The Sun-Times ran a story in Monday’s paper showing an increase in bicycle accidents and fatalities in Chicago between 2001 and 2011. How large of an increase? 38 percent, according to data the Sun-Times obtained from the Census Bureau, the Illinois Department of Transportation and the Chicago Metropolitan Planning Agency (CMAP).

The number parallels with the increase in cyclists on the road over that same span. The Census Bureau showed 1.2 percent of Chicago commuters biked to work in 2009. The Sun-Times noted that number may be higher, since the Census didn’t account commuters who use their bikes for recreational use, shopping and other uses. CMAP has a handy map (PDF) showing bike crashes between 2005 and 2010; all we’ll say is cyclists should be extra vigilant along Milwaukee Avenue and the North side.

The article comes on the heels of the Chicago Department of Transportation’s announcement to build another 34 miles in protected and buffered bike lanes by the end of the year and columns by the Sun-Times’ Mark Konkol and the Tribune’s John Kass that resorted lumping cyclists as nothing more than law-breaking hipsters and elitists and that Mayor Rahm Emanuel was “sucking up to bicyclists.” CDOT commissioner Gabe Klein disputed that and said the buffered and protected bike lanes were intended to make all forms of traffic safer.

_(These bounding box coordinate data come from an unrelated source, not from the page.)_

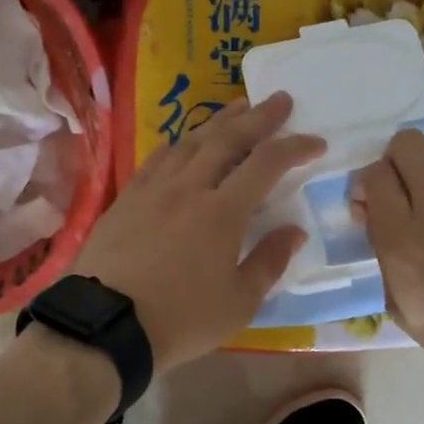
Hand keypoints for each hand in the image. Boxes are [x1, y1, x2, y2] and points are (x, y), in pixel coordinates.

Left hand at [73, 92, 323, 370]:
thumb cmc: (181, 319)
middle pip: (228, 138)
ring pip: (190, 141)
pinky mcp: (126, 198)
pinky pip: (157, 158)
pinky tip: (183, 141)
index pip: (266, 163)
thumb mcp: (239, 302)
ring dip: (218, 121)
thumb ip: (270, 261)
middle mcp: (189, 187)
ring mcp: (153, 189)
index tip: (316, 142)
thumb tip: (294, 230)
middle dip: (259, 116)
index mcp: (223, 211)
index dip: (295, 147)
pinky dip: (179, 144)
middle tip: (279, 99)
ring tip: (237, 108)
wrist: (106, 323)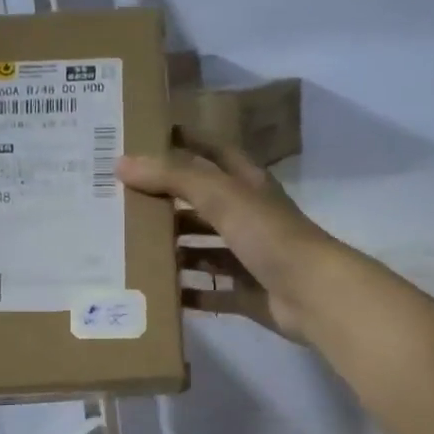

Some bicycle advocates say the bike lane program is happening while certain intersections with a high number of accidents are being ignored.

The Sun-Times spoke with Leah Jones, who suffered a broken ankle and sprained wrists in a 2010 accident at Chicago Avenue and Halsted Street.

“It all squeezes into this intersection where there’s a ton of potholes and a really short yellow,” she says. “Even if you leave on a green, it could be really hard to get through the intersection before it goes red.”